Return of the Mount Hua Sect Bölüm 1132
Daha sonra Canavar Sarayı savaşçıları bu günü şöyle hatırlayacaklardı.
"İnsanlar kaosu ifade ederken 'bir kaplanın koyun sürüsüne atlaması' deyimini çok kullanırlar ama aslında o kadar da vahşileşmez, biliyor musun?"
"Evet, bu doğru."
"Genellikle bir kaplan ortaya çıktığında, koyunlar bir tarafa toplanır, sonra kaplan eteklerden bir koyunu yakalar ve her şey biter."
"Her şeyden önce, vahşi bir hayvanın yemeyeceği bir hayvana kasıtlı olarak saldırması nadir görülen bir durumdur."
"Bu doğru.... Bu kesinlikle doğru."
Dolayısıyla o gün yaşananlar böyle bir karşılaştırmayla açıklanamazdı.
"Benzer bir şey bulmak zorunda olsaydım...."
"Benzer bir karşılaştırma var mı ki?"
"Hayır. Benzer olmayabilir... Ama sarayda kalanlara açıklayacak bir şey bulmaya çalışacak olursak, sadece bir tane vardı."
"Neymiş o?"
"Bir keresinde bir sansarın tavuk kümesine girdiğini gördüm. O sansar o kadar vahşiydi ki, yemeye niyeti bile olmayan bütün tavukları öldürdü."
"Bu doğru. Sansarlar böyledir."
"Ve tavuklar kümeste sıkışıp kaldıkları ve kaçamadıkları için... tam bir kaos oldu."
"...Evet."
"Aynen öyle oldu, aynen. Biz tavuklardık..."
"Ve Hua Dağı Şövalye Kılıcı sansar mıydı?"
"Hayır... Şimdi düşününce, bu benzetme biraz yanlış görünüyor. Onu bir sansarla kıyaslamak tamamen yersiz. O... evet. O sadece tavuk kümesine dalan bir Hua Dağı Şövalye Kılıcıydı."
"...."
"...Hala o günle ilgili kabuslar görüyorum. Şeytani Hua Dağı Şövalye Kılıcı gözlerini devirip bize saldırıyordu..."

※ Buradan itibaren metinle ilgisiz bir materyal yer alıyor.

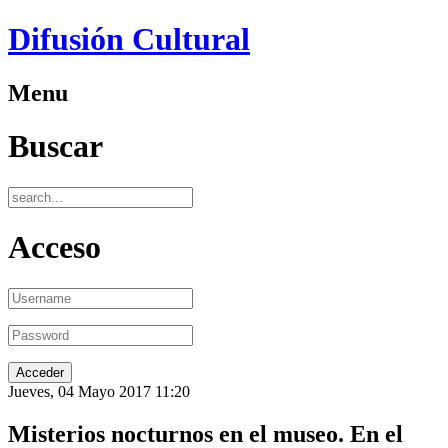
Difusión Cultural
Menu
Buscar
Acceso
Jueves, 04 Mayo 2017 11:20
Misterios nocturnos en el museo. En el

"Kes şunu. Dur lütfen...."
"Sanırım o gün duyduğum çığlıkları hala duyabiliyorum. Unutulmaz bir yankı gibi..."
* * *
"KYAAAAAAAH!"
Hua Dağı'nın müritleri cesurdur.
Bu gerçeği kimse inkâr edemez. O tehlikeli Gangnam'a en çok öğrenci taşıyan tarikat Hua Dağı'ydı ve Magyo'nun korkunç piskoposuna karşı geri adım atmadan direnenler de Hua Dağı'ydı.
Aslında, bu tür örnekler olmasa bile, hiç kimse Mount Hua Tarikatının şu anda Kangho'daki en cesur tarikat olduğunu inkar edemezdi... ya da daha cesurca söylemek gerekirse, en pervasızca korkusuz olan.
Ancak, dünyadaki herhangi bir tarikattan daha az cesur olmayan Hua Dağı müritleri şimdi hayalet görmüş gibi çığlık atarak kaçıyorlar.
"Çekilin yolumdan!"
"Hayır! Sasuk! Sasuk kaçarsa ne yaparız?"
"Kapa çeneni, seni serseri! Benim iki hayatım olduğunu mu sanıyorsun?"
Uzun süredir kurban olarak... Hayır, uzun süredir Chung Myung deneyimi yaşayan biri olarak, Chung Myung'un şu anda ne durumda olduğunu herkesten daha iyi biliyor. Bu durumdaki Chung Myung ile başa çıkmak için hiçbir karşı önlem yoktur. Yaşamak istiyorsan, önce kaçmalısın.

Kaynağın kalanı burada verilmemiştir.